### Exercise prompt:
The answer is the full listing restated exactly, without any pictures.

### Task input:
+ + + +
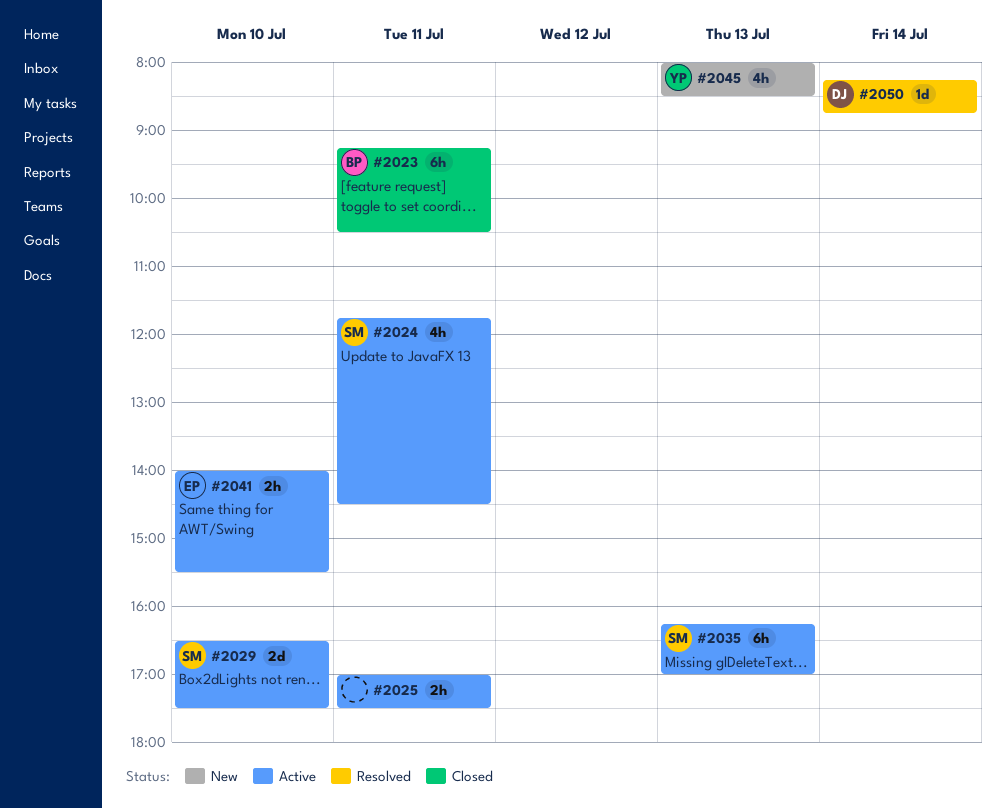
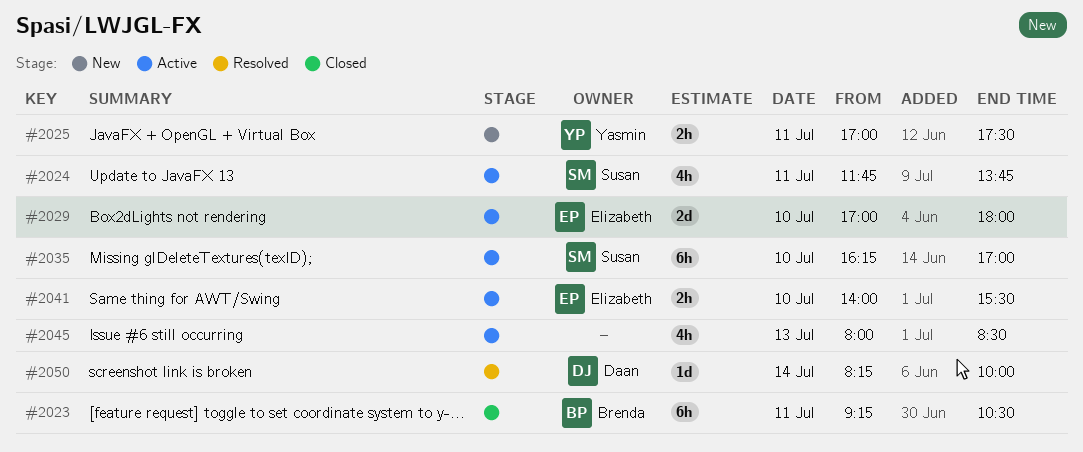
#2024, ends: 14:30 -> 13:45
#2025, status: Active -> New
#2025, owner: none -> Yasmin
#2029, owner: Susan -> Elizabeth
#2029, begins: 16:30 -> 17:00
#2029, ends: 17:30 -> 18:00
#2035, day: Jul 13 -> Jul 10
#2045, status: New -> Active
#2045, owner: Yasmin -> none
#2050, ends: 08:45 -> 10:00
+ + + +
### Response below:
#2024, ends: 14:30 -> 13:45
#2025, status: Active -> New
#2025, owner: none -> Yasmin
#2029, owner: Susan -> Elizabeth
#2029, begins: 16:30 -> 17:00
#2029, ends: 17:30 -> 18:00
#2035, day: Jul 13 -> Jul 10
#2045, status: New -> Active
#2045, owner: Yasmin -> none
#2050, ends: 08:45 -> 10:00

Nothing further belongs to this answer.